Adrien Brody and Sarah Polley are great as the couple, involved both professionally and intimately. As the film progresses, they leave questioning the morality of bringing Dren into the world and instead focus on their responsibilities towards her. Very easily could the two leads have sat around, wringing their hands with guilt and fear over the implications of Dren’s existence but instead the three become a sort of dysfunctional family complete with unspoken anger and underlying hostilities towards one another. Polley has the biggest load here as Elsa is not only fighting the demons of her childhood and her negligent mother but also the urge to become like her as Dren becomes too much to handle as she progresses.
The fortunate thing about Splice is that Dren is at least seventy-five percent human being with a modicum of CGI thrown in to create her four fingered hands and disjointed legs. In the majority of the movie, Delphine Chanéac plays the creature with the same attributes as an infant or young animal with wide eyes of curiosity but a bad attitude when things do not go her way. Chanéac’s acting goes a long way though to sell the subtle head turns of confusion like a dog and learning to dance as a young lady which not only let us invest in the character and her “journey” but also in Clive and Elsa as they struggle to gasp the effects of their short-sidedness.

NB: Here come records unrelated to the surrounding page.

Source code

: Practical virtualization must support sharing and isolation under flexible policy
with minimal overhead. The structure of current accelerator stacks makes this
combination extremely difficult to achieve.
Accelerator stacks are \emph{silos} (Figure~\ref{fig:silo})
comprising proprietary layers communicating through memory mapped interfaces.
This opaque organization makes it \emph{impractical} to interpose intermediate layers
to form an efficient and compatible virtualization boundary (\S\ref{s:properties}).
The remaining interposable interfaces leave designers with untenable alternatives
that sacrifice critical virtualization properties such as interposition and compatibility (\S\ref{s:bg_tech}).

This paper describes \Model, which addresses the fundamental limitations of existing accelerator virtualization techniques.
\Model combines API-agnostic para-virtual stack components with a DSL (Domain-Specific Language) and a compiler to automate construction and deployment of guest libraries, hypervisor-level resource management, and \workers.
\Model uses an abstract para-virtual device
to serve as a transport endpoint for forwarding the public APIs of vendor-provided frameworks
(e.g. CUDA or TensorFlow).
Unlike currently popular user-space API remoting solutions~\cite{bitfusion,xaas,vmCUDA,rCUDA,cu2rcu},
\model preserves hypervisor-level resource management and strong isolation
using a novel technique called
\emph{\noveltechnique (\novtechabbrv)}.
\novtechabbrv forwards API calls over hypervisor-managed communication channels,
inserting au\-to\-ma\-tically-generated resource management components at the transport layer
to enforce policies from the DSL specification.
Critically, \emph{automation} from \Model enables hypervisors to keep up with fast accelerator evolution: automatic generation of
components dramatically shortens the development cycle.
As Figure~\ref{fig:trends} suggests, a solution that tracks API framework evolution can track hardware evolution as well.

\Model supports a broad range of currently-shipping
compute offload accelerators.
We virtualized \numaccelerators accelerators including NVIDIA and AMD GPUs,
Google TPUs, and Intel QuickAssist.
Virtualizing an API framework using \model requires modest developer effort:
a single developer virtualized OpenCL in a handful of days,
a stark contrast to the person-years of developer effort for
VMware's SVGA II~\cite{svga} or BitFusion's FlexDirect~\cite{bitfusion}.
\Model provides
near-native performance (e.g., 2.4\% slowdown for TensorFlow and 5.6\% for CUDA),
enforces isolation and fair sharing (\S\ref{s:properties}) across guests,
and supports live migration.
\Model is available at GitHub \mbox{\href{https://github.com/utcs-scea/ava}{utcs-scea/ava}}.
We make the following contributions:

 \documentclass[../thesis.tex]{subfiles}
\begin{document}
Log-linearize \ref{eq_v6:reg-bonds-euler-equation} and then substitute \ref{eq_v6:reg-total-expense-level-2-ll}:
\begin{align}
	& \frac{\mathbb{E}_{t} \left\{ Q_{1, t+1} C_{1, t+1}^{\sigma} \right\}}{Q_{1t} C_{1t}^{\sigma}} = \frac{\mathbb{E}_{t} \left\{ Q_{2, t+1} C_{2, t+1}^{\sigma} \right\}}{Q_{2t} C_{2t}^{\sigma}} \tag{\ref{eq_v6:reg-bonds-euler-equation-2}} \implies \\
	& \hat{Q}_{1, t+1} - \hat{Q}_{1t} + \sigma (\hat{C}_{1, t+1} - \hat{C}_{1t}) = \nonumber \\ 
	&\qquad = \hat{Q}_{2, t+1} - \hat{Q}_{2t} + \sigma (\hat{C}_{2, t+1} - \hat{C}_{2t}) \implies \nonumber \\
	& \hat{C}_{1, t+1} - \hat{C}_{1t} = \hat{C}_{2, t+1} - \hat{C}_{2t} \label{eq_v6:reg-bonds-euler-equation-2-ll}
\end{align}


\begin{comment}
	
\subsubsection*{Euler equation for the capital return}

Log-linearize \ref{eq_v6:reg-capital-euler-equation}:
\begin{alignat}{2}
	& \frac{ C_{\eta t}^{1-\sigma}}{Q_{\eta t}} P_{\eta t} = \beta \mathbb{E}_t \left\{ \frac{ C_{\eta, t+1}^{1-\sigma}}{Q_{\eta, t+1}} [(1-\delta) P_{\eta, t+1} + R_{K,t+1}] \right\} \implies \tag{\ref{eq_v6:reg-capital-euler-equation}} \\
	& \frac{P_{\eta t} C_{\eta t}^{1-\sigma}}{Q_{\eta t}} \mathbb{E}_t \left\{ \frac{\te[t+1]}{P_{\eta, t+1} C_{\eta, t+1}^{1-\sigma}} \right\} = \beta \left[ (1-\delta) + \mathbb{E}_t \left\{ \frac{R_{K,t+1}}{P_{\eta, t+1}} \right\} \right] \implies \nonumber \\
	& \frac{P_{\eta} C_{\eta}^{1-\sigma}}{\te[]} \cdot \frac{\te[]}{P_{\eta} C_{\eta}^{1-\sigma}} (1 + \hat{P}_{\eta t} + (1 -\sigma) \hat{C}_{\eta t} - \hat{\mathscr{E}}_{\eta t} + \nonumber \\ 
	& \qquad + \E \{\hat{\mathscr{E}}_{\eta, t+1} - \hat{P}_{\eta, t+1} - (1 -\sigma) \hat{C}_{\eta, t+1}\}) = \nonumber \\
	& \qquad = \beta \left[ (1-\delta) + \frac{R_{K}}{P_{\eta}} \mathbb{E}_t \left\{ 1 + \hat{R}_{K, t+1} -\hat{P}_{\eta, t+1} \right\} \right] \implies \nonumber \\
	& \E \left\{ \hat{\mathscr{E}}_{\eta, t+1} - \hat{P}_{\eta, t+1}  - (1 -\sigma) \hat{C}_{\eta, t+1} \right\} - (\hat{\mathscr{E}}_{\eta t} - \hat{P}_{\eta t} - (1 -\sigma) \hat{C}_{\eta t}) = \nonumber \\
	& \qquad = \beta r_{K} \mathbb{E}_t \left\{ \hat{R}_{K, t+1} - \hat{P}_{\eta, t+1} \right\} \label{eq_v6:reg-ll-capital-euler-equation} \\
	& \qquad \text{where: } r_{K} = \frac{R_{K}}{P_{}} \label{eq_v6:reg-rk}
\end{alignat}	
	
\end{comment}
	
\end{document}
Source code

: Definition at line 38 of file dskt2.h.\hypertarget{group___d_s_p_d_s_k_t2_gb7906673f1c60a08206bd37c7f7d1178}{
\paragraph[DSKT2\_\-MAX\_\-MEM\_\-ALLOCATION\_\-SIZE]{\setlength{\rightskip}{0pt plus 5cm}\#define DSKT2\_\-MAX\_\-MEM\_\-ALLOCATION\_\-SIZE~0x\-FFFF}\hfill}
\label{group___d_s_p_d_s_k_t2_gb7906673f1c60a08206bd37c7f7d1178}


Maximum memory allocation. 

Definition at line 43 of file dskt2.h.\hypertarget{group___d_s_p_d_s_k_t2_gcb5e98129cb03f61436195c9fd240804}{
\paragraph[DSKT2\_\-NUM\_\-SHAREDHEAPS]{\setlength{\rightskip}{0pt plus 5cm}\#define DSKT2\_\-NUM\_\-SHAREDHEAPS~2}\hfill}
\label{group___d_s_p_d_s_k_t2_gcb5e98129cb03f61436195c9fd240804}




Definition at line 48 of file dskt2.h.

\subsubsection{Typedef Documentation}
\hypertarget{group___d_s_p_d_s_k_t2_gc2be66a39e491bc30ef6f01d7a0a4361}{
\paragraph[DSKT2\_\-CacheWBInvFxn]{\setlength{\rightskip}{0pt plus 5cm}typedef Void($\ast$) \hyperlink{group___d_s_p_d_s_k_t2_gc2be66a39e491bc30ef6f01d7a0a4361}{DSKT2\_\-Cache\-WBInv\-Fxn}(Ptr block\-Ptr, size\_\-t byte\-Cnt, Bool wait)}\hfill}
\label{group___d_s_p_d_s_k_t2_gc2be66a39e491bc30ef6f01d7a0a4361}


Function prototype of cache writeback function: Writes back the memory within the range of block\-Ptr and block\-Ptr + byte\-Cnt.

The only real issue with the film was the climax which not only seems unnecessarily rushed but also shoehorns in random characters that seem to only serve as a way to increase the body count. As it is a fairly intimate movie between the three main characters, I would have rather they be the only parties involved as a way to wrap up the story in the same fashion that it began. That minor quibble aside, Splice is the complete antithesis to what a similar concept would have yielded in the hands of SyFy or The Asylum. It has heart, it has depth, and it is a good movie. Mega Piranha or The Terminators cannot say that.